Work instruction 1:
Answer these from the text on Soto's 2022 season:
(a) What wRC+ did Soto post?
(b) What was his BABIP?
(c) What walk rate did he have?

Reading text:
At this point, Soto is a perennial All-Star and a feared hitter, but after what was perceived as a “down year” for him, with those latter two words being key, perhaps the projection should be discussed in more detail.
Here’s why Soto is still projected at No. 1 for 2023.
About that (not-so-)down year
Let’s start with the fact that the idea Soto’s 2022 wasn’t up to snuff has a lot to do with the standards he’s set for himself thus far in his young career. He had a 145 wRC+ -- that means he was 45% better than MLB average, offensively. That figure ranked 10th among qualified hitters, just behind Yandy Díaz and Julio Rodríguez (146 wRC+), and ahead of Mookie Betts (144). There were 130 qualified hitters last year, for further context.
This isn’t meant to gloss over more traditional stats, of course. After entering the year with a career .301 batting average and .550 slugging percentage, he hit .242 and slugged .452. But his expected stats, based on quality of contact, indicate that the results should have been better. The “unlucky gap” between his expected batting average of .266 and the actual was tied for eighth-largest among hitters with at least 350 batted balls. Similarly, the difference between his expected slugging of .501 and the actual was sixth-largest. Neither of the expected numbers is still what we’ve come to expect from Soto, but they are closer.
That does get to the key problem for Soto in 2022: As a hitter who takes selective swings, the contact he was making wasn’t doing what we’re used to seeing. He had a .249 BABIP, 12th lowest in MLB, after never having a mark below .312 for a season. With a history like that, this can be accepted as an indicator of bad luck, as the expected stats imply as well, but that isn’t the entire story.
And why it’s fixable
There’s no question that some of what led Soto’s stats to depreciate last season can be attributed to luck -- which is our first clue that this is fixable, since it’s unlikely to last as such. But there’s more to it than that.
Soto is notorious for his selectiveness at the plate, and that remained the case last season as he led qualified hitters with the lowest swing rate for the second straight season. With so few swings, each that does occur becomes that much more important in terms of making optimal contact.
If we look at two indicators of contact, hard-hit rate and sweet-spot rate, we see how his contact could’ve been better optimized, both in terms of power and arc. Soto’s 47.4% hard-hit rate was his lowest since his rookie year in 2018 and his 28.5% sweet-spot rate was the lowest of his career. He hit .478 and slugged .995 on hard contact and .598 and 1.246, respectively, on sweet-spot contact. He just needed to do more of each.
The good news is there’s no reason to believe that a young, talented hitter wouldn’t be able to return to crushing the ball harder and in the air, when he did so for four years prior.
Still a master of plate discipline
Hopefully, we’ve convinced you that what may have gone “wrong” for Soto can be fixed -- beyond what was out of his control, anyway. Further optimism for his results moving forward: In many ways, he was still himself in 2022. Namely, his plate discipline.
He still led MLB in swing rate, as noted above, not letting any perceived struggles lead to more reckless swings. His chase rate went up five percentage points from 2021 to 17.2%, and it still led the Majors. His 14.5% strikeout rate was well better than MLB average and his 20.3% walk rate led MLB.

[Multi-view geometry data]
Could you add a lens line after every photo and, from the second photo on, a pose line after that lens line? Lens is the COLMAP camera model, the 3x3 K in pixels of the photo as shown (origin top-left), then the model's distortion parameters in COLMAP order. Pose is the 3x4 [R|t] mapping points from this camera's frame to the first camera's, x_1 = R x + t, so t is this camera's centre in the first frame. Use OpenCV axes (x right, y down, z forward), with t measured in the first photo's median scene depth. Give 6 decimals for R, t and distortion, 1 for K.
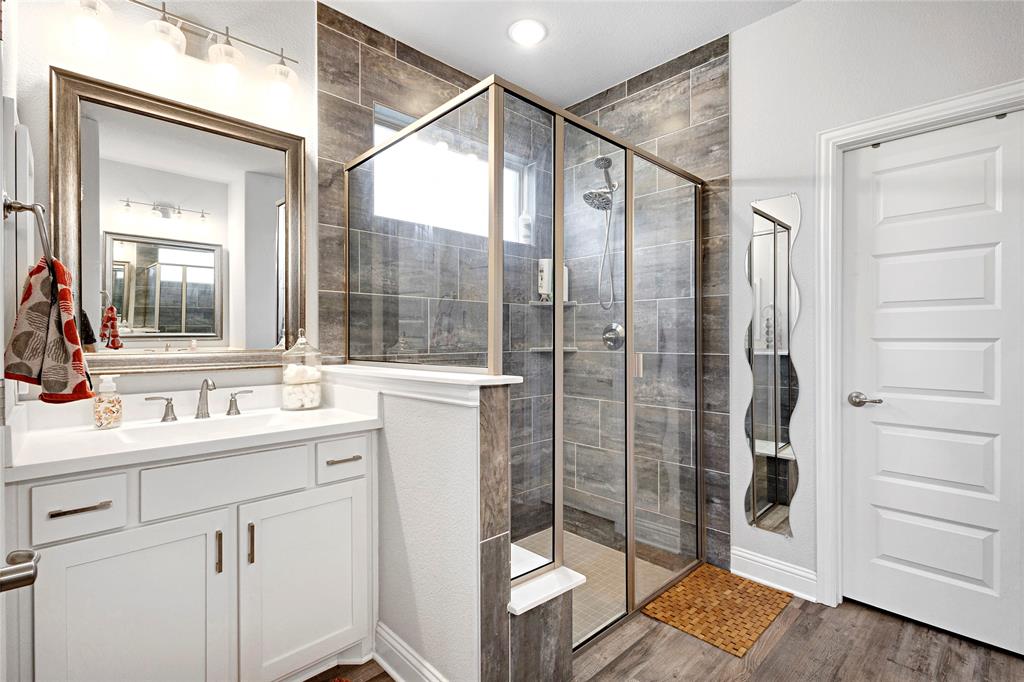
lens RADIAL K [[473.0, 0, 512.5], [0, 473.0, 339.2], [0, 0, 1]] dist [0.004938, -0.000194]
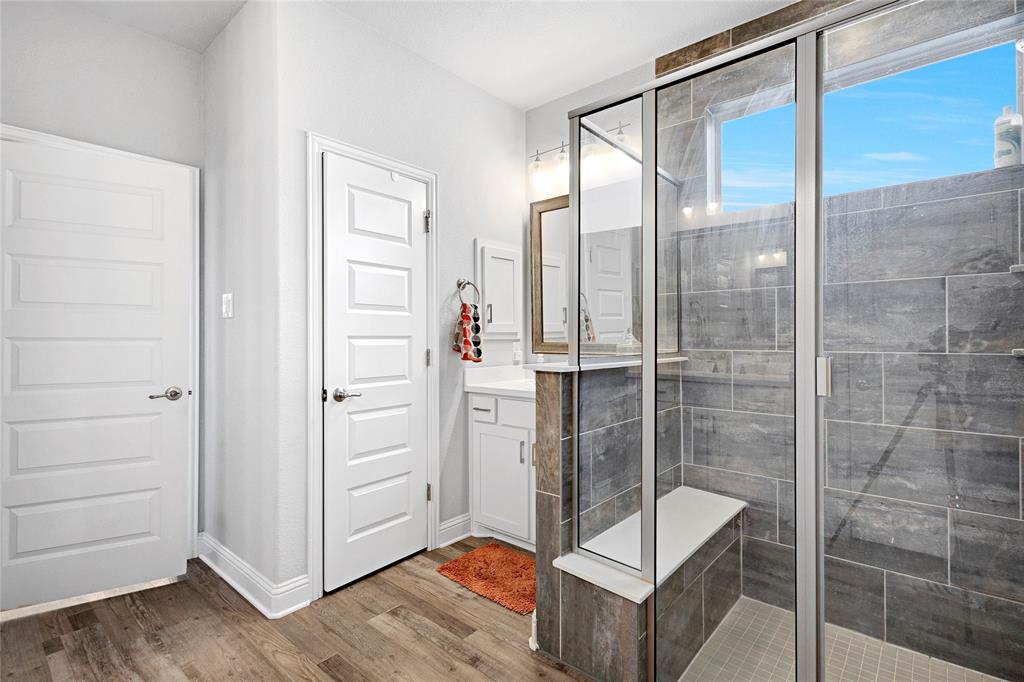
lens RADIAL K [[484.7, 0, 513.1], [0, 484.7, 336.0], [0, 0, 1]] dist [0.003753, -0.001463]
pose [[0.096288, -0.001145, -0.995353, 1.212698], [0.002801, 0.999996, -0.000879, 0.004533], [0.995350, -0.002703, 0.096291, 0.779281]]
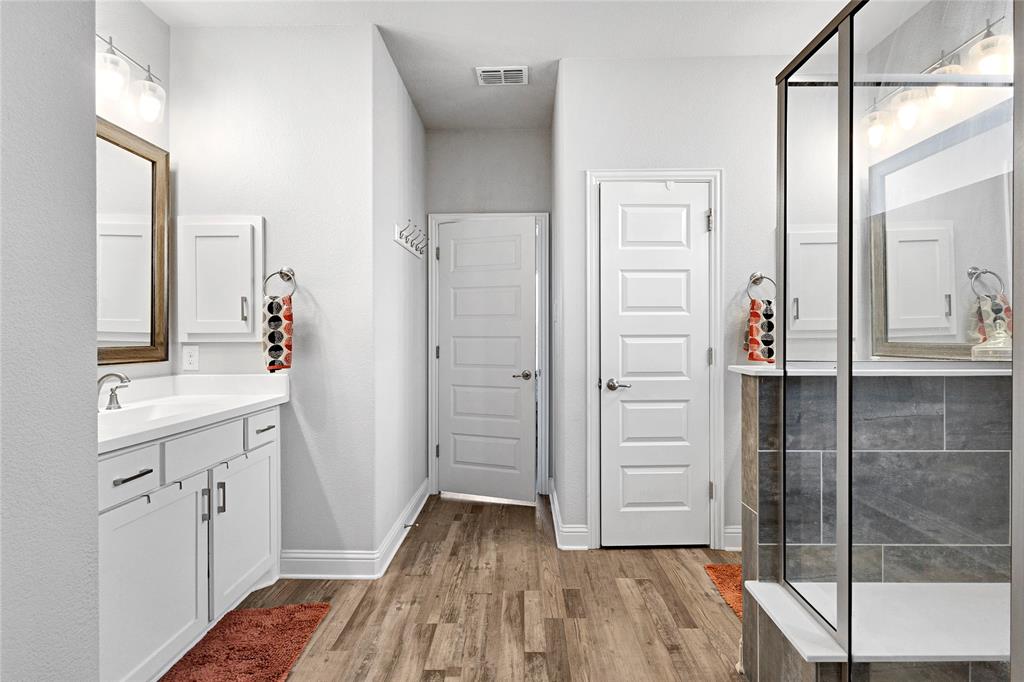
lens RADIAL K [[473.0, 0, 512.5], [0, 473.0, 339.2], [0, 0, 1]] dist [0.004938, -0.000194]
pose [[-0.702157, 0.009043, -0.711964, 1.155842], [0.005272, 0.999958, 0.007502, 0.001668], [0.712002, 0.001514, -0.702176, 1.379477]]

Work instruction 2: Reproduce every line of the multi-view geometry listing word for word, and leave the pictures out.

Worked solution 1:
(a) 145
(b) .249
(c) 20.3%

Worked solution 2:
Could you add a lens line after every photo and, from the second photo on, a pose line after that lens line? Lens is the COLMAP camera model, the 3x3 K in pixels of the photo as shown (origin top-left), then the model's distortion parameters in COLMAP order. Pose is the 3x4 [R|t] mapping points from this camera's frame to the first camera's, x_1 = R x + t, so t is this camera's centre in the first frame. Use OpenCV axes (x right, y down, z forward), with t measured in the first photo's median scene depth. Give 6 decimals for R, t and distortion, 1 for K.
lens RADIAL K [[473.0, 0, 512.5], [0, 473.0, 339.2], [0, 0, 1]] dist [0.004938, -0.000194]
lens RADIAL K [[484.7, 0, 513.1], [0, 484.7, 336.0], [0, 0, 1]] dist [0.003753, -0.001463]
pose [[0.096288, -0.001145, -0.995353, 1.212698], [0.002801, 0.999996, -0.000879, 0.004533], [0.995350, -0.002703, 0.096291, 0.779281]]
lens RADIAL K [[473.0, 0, 512.5], [0, 473.0, 339.2], [0, 0, 1]] dist [0.004938, -0.000194]
pose [[-0.702157, 0.009043, -0.711964, 1.155842], [0.005272, 0.999958, 0.007502, 0.001668], [0.712002, 0.001514, -0.702176, 1.379477]]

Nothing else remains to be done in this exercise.